A few companies are merging their pro-voting messages with endorsements for particular issues or candidates. Patagonia, the clothing company, has a long history of promoting environmental protection, and its home page now includes an animated plea to “ELECT CLIMATE LEADERS NOW.” David Barrett, the C.E.O. of Expensify, which helps corporate employees file expenses, sent an email to all of the company’s 10 million users asking them to support Joe Biden.

Call Your Mother Deli, a bagel and sandwich shop in Washington, D.C., has asked its customers to support Mr. Biden, though it will give free “Vote” cookies to all who say they have voted. Andrew Dana, the restaurant’s owner, said he was not worried a partisan message would turn away customers.

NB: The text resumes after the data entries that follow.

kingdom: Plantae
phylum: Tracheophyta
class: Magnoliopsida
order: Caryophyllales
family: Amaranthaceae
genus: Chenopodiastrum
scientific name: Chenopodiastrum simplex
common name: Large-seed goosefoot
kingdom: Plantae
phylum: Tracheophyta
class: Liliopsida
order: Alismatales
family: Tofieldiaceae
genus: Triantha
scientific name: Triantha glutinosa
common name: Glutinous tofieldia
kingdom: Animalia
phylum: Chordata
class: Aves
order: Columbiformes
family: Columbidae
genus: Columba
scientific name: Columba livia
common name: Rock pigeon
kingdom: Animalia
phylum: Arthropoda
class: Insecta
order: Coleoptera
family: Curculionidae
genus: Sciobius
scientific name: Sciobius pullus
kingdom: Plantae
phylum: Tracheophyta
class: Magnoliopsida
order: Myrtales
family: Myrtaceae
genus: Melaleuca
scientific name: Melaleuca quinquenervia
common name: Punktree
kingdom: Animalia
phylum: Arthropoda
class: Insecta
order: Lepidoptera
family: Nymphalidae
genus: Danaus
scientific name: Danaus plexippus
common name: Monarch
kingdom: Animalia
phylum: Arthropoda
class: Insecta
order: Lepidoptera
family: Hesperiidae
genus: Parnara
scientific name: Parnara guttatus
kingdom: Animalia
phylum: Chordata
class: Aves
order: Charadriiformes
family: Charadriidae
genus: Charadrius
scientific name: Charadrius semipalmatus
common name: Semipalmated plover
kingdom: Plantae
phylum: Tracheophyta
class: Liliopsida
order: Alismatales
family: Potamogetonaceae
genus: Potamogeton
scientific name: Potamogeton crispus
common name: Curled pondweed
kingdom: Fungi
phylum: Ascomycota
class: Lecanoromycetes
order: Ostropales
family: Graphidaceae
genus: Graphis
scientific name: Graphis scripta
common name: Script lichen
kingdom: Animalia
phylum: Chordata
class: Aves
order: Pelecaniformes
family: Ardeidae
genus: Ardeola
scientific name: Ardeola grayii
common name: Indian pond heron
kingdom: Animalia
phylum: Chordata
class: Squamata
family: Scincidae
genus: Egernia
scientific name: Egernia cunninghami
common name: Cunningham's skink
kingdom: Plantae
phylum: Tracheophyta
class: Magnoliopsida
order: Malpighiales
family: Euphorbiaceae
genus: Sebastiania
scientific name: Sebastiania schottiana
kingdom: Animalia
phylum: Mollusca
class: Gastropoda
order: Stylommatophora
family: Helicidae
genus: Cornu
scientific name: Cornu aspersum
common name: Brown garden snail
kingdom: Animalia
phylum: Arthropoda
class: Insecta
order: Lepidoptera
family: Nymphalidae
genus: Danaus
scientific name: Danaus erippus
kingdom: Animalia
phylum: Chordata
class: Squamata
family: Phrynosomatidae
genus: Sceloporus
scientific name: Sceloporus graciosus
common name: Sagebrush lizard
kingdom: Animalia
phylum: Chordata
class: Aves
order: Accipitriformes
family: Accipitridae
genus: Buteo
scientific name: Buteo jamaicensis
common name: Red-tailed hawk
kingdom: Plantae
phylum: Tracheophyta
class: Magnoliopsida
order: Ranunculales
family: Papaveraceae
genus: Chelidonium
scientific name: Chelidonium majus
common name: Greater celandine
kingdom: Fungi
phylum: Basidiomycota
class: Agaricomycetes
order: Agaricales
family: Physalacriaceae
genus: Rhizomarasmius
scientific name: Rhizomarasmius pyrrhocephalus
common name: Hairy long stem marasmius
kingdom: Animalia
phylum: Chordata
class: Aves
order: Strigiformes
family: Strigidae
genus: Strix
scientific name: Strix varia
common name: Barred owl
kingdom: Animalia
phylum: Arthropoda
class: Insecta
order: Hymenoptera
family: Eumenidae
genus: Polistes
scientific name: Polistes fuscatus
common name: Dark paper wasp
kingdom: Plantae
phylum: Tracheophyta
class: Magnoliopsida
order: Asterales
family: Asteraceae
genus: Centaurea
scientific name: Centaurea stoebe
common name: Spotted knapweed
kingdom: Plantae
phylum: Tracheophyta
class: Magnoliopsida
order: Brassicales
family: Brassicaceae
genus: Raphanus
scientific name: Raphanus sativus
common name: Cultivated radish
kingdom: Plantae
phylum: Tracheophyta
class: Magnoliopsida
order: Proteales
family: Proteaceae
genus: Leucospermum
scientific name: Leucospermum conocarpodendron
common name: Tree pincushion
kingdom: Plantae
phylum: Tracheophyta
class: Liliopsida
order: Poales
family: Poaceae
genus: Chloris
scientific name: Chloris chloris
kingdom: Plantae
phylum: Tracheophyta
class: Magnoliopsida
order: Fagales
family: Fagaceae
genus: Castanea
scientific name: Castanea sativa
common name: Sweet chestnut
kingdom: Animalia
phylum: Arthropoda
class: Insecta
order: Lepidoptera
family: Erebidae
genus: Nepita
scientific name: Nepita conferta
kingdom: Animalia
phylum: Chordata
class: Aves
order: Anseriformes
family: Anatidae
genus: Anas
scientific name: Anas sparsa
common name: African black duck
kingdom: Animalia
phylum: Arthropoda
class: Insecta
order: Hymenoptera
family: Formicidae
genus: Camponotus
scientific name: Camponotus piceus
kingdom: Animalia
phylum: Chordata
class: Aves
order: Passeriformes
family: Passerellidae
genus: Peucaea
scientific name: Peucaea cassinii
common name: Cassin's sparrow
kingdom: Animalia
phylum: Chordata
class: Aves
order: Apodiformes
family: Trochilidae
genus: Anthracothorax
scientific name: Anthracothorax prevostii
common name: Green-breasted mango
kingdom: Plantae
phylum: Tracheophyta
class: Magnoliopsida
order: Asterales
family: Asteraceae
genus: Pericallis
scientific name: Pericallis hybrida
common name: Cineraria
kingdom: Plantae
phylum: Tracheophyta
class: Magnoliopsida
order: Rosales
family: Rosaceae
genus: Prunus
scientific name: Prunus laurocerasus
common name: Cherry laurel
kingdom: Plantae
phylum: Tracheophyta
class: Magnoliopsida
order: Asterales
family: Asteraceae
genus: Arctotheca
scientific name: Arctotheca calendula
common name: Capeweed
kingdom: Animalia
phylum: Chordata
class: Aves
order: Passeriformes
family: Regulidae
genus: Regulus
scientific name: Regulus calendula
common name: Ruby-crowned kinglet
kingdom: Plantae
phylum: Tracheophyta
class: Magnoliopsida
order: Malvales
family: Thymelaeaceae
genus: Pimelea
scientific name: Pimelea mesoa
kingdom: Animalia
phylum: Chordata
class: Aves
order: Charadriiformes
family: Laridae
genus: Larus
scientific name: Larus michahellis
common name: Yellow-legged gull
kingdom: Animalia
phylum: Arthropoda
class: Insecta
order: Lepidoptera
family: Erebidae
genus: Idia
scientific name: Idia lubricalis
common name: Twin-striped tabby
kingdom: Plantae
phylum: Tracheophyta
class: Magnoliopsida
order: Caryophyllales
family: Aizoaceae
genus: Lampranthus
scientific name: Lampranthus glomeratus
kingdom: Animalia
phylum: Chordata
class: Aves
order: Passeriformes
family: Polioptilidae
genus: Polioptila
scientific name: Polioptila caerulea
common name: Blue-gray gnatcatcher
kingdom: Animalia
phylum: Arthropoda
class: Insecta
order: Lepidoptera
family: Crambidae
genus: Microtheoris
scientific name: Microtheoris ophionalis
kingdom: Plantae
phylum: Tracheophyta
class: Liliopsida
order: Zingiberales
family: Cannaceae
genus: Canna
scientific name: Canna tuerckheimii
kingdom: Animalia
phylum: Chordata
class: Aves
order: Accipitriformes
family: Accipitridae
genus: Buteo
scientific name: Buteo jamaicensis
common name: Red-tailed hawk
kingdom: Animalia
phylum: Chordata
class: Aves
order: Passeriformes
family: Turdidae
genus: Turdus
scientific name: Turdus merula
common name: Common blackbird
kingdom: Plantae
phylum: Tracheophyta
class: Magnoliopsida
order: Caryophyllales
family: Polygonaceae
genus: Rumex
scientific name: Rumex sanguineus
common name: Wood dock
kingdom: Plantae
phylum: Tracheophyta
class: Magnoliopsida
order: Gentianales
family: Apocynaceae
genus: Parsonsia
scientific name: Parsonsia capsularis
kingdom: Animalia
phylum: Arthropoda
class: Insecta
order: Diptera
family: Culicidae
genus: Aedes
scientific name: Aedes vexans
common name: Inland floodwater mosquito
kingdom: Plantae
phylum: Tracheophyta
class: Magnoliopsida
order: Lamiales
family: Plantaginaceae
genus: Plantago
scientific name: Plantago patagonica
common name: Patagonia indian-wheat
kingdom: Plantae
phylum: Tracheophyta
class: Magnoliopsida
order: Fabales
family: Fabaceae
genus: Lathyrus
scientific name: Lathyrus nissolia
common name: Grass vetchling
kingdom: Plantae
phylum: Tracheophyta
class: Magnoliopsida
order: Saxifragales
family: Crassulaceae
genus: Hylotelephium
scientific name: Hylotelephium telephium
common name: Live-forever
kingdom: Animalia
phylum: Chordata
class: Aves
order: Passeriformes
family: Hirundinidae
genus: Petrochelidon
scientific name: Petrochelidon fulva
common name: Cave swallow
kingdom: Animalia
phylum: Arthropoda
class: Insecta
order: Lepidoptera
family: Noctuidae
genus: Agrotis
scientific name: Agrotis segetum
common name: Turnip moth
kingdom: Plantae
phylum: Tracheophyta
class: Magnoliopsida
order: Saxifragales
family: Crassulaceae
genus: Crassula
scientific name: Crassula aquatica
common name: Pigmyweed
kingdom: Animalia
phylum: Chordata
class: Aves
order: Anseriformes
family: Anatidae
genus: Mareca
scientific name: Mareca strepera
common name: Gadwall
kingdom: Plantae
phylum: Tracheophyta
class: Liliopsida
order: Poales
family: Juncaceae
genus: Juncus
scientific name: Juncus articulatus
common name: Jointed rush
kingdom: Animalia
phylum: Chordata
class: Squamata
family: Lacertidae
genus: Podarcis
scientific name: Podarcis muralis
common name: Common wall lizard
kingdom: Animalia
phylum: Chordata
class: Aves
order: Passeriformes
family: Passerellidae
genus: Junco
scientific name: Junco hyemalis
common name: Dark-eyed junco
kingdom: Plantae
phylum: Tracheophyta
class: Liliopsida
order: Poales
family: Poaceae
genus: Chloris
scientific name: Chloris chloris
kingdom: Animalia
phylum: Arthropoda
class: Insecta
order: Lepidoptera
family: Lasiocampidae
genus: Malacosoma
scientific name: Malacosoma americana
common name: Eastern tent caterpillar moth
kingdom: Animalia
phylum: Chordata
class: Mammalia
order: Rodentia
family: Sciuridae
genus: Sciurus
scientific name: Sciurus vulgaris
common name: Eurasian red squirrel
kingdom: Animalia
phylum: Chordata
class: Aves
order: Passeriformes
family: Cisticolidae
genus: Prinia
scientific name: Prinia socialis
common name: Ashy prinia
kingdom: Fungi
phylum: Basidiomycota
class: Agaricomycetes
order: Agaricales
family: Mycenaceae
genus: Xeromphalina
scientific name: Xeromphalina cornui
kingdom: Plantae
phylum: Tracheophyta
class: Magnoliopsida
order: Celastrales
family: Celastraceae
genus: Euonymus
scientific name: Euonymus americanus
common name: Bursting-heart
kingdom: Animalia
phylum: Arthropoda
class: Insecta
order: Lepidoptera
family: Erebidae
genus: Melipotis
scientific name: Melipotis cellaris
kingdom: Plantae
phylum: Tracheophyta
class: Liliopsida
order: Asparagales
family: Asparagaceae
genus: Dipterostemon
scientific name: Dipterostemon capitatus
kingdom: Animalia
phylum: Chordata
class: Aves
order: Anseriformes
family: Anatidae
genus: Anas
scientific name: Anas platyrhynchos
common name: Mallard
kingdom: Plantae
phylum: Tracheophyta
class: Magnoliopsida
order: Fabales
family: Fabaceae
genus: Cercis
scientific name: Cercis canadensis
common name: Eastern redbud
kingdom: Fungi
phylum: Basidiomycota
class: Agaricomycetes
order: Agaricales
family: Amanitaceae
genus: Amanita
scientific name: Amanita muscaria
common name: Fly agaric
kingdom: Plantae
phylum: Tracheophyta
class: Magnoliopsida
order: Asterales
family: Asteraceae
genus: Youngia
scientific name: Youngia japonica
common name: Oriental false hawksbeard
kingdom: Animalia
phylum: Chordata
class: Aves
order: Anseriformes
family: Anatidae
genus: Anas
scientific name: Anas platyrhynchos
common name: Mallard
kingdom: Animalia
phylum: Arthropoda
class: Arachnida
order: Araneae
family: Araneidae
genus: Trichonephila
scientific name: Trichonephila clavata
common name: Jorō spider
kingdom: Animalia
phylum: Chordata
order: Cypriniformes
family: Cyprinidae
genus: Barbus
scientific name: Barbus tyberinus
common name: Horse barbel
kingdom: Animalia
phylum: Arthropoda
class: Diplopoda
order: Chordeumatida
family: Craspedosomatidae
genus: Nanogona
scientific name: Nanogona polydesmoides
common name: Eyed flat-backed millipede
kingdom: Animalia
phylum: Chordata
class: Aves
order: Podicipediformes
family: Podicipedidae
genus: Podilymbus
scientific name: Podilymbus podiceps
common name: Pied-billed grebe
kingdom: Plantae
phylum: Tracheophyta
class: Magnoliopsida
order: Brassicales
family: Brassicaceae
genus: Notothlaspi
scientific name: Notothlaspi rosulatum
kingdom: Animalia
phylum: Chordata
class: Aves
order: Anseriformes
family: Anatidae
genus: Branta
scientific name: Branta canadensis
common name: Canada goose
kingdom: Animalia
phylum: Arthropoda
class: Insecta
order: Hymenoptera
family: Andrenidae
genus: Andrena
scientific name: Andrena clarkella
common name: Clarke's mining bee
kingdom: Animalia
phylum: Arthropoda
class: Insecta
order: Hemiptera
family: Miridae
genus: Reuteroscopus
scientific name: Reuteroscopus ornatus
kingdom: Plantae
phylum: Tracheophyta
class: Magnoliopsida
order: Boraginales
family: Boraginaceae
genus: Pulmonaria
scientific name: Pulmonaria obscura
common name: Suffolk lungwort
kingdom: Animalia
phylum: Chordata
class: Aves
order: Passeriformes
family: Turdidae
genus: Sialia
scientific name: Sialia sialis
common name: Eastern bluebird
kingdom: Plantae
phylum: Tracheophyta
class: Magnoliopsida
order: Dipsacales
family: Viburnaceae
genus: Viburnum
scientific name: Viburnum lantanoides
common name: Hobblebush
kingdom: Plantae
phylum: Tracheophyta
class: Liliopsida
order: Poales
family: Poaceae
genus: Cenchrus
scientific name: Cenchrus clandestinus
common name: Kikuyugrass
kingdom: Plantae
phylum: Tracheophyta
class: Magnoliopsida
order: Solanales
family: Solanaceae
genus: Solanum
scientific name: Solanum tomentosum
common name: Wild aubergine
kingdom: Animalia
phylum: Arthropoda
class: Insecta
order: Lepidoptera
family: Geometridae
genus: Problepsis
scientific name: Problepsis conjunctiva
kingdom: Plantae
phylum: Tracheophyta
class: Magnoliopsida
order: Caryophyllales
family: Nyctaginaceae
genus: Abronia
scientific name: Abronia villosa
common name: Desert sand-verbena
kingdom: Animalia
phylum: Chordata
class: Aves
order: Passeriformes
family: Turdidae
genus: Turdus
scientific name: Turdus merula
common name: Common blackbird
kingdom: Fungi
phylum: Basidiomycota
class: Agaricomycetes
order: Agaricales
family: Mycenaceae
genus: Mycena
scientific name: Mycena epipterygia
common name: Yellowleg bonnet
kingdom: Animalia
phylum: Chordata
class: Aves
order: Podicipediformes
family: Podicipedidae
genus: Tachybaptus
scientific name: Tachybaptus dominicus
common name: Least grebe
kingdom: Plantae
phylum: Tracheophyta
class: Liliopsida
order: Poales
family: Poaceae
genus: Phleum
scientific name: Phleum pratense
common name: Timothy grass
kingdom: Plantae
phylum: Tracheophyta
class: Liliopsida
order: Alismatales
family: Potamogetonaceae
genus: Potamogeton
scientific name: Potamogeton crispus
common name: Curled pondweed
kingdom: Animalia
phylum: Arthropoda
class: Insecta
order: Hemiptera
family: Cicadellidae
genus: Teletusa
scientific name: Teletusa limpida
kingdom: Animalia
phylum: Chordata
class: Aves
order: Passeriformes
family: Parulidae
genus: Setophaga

“I sort of think that’s old-school business thinking, where it’s like toe the line and try not to offend anybody,” he said. “In this day and age, people want to feel a real connection to a brand they support, and if you’re not going to please everybody, you might as well please people who share the same values.”

But over all, the corporate “vote” messages are largely nonpartisan and general, not partisan and specific. Although the country is highly polarized, large and durable majorities of Americans say voting is a good thing. A recent survey from Morning Consult showed that many Americans (including Republicans, although to a lesser degree) would like a company more if it shared a pro-voting message. That means the messages can boost brands while alienating few customers. Whether they will increase voting is less clear.

“There’s very little downside,” said Professor Gadarian, who had already voted when she saw the DoorDash recommendation. “Just the get-out-the-vote message itself, that’s a winner of a message, and it makes them look like they’re socially responsible.”